A Little Light Reading ...

A little light reading has been necessitated by recent events.  Something along the lines of mortality rates in, Alzheimer’s or dementia patients, who suffer a fall and hip fracture.  I know, not real cheery or uplifting stuff.  Part of my role, however, as the family “shock jock” and general bearer of bad tidings, is to give periodic reality checks and updates.  To do this requires some supplemental reading and awareness of, not simply present circumstances but possible consequences and outcomes.

No one enjoys seeing their parents suffer and the after effects of a fall are no exception.  There are often multiple perspectives on an event, however.  In an emotional cloud, it may be hard to see beyond the initial tragedy.  Another look will often reveal a silver lining of sorts.  Without a precipitating event, inertia prevails and necessary actions are merely contemplated but never initiated. 

The best efforts of the players, though noble and honorable, are not always in everyones best interest.  There are times when it becomes imperative that we let go of our own, self image and need to “be” or “maintain” a certain persona.  It can be difficult to admit, that others may do a better job, caring for someone we love.  Not all of us come equipped with the necessary temperament and skill set, to care for those who suffer from dementia.  Love and loyalty, simply aren’t enough.

Those who suffer memory impairment, or some form of dementia, are often lumped into the classification of Alzheimer’s patients.  In the movies and on TV, these individuals often show awareness of what is happening to them as they drift in and out of their altering realties.  This gives family members the time and opportunity to ask their questions and say their goodbyes.  Our situation might have been easier had there been even the slightest recognition of the changes taking place.  If only life had imitated art in this case.

Looking back, that fall at the symphony was probably the starting point.  (People always ask, “When did you first notice?”)  Tests were taken and nothing found, so behavioral anomalies were written off as temporary and due to the trauma of the, trip and fall.  It took time before the delusions and hallucinations, developed to a point that they could no longer be ignored or attributed to being under the weather.

Even then the grasping of straws continued, in search of a quick fix or cure.  If only this behavior could be stopped or suppressed, then things might get better.  Perhaps it is a tumor or there was a stroke and it can be fixed.  When the victim issues stubborn and vehement denial, that anything is wrong, action of any sort becomes difficult.  Those who can read the writing on the wall or issue warnings are often dismissed or scorned.

Loyalty to ones partner, years of memories and deeply engrained patterns of interaction often block the path to recognition and acceptance.  Without these, the most basic steps cannot be taken.  One is left playing catch-up, as you are always a few steps behind the curve.  Perhaps better late than never, recent events have led to flurry of action.

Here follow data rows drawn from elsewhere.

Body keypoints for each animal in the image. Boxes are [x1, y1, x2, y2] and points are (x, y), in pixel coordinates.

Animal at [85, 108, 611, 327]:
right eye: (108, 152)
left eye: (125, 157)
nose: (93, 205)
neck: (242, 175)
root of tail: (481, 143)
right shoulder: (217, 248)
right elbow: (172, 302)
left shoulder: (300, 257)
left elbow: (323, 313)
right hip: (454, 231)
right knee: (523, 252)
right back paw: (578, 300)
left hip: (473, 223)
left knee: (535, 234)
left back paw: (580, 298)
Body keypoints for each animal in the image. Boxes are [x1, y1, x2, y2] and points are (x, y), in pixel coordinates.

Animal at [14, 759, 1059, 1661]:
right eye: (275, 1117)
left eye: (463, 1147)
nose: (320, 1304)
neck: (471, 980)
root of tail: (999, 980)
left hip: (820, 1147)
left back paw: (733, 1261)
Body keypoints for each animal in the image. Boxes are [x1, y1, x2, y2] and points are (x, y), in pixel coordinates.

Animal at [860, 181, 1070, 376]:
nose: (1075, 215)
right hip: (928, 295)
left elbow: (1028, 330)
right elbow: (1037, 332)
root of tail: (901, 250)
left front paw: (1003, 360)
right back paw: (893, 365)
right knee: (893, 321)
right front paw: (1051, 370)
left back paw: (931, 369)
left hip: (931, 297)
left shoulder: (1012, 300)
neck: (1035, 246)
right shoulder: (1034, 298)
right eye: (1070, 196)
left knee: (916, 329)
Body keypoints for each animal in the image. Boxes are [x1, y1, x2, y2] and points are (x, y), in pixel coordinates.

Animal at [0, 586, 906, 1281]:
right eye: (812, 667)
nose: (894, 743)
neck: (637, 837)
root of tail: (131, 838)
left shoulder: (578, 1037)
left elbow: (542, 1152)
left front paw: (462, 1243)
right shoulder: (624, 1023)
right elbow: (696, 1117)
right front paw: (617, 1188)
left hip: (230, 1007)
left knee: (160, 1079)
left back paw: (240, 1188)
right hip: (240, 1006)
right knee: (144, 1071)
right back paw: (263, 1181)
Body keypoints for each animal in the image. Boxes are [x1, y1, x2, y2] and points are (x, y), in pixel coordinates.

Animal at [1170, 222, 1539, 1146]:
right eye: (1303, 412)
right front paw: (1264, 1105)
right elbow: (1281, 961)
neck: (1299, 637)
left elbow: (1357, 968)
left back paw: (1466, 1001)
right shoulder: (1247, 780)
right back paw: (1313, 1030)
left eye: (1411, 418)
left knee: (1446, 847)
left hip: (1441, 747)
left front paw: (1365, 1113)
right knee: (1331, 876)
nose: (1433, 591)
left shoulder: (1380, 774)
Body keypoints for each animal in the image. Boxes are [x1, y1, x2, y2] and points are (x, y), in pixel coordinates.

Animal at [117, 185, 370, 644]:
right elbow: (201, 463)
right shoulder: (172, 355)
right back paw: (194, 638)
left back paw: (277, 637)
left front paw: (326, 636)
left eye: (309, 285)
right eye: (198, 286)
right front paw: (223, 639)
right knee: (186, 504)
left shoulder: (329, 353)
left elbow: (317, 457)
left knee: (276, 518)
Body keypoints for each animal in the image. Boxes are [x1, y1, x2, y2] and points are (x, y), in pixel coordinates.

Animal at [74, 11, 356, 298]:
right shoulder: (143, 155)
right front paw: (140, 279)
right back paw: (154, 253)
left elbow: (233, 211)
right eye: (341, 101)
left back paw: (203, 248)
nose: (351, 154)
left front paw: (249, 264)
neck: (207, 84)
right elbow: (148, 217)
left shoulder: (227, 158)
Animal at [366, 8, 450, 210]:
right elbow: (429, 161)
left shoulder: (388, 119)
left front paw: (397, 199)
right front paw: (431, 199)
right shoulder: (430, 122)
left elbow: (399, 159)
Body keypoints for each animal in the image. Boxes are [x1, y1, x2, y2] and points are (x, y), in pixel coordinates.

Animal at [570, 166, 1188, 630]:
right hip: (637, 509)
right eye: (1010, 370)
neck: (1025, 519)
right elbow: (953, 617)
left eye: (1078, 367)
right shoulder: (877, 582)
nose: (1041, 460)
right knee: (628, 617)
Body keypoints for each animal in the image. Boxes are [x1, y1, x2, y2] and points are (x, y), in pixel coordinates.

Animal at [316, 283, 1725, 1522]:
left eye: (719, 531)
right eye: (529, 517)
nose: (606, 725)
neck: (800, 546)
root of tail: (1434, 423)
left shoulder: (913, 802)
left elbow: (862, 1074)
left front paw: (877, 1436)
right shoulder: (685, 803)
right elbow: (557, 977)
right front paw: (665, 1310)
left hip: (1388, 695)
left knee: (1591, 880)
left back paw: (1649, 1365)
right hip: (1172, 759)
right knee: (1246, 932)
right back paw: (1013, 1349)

The main players have finally landed in their separate, yet appropriate accommodations, to be properly cared for.  Most family members are onboard and have a clearer view of the situation and what is necessary.  I sometimes wish I could be the optimist, reassuring everyone that everything will be okay.  Since optimism and denial are well represented, that leaves me holding the bag and sounding alarms. 

Oddly, being the furthest removed geographically, I find myself closest to the situation.  I am expected to be in charge, to the extent that I can be.  I dare say, that no one in our extended family would have a clue what is going on if not for my sometimes brash and forthright delivery of updates.  No two families are alike and it is futile to whine about why events or individuals are the way they are.  One merely prepares, to the best of ones abilities, hoping that they will be ready for what comes. 

Measured against optimism and denial, I cannot state emphatically, that my way is better.  Foolish or defiant, perhaps, but I want to see it coming.  I do not long for blissful ignorance.  I choose the painful truth.  To know both the ecstasy and the agony.   To know all that I am capable of knowing.  To feel each step in life’s relentless march toward death and miss nothing along the way.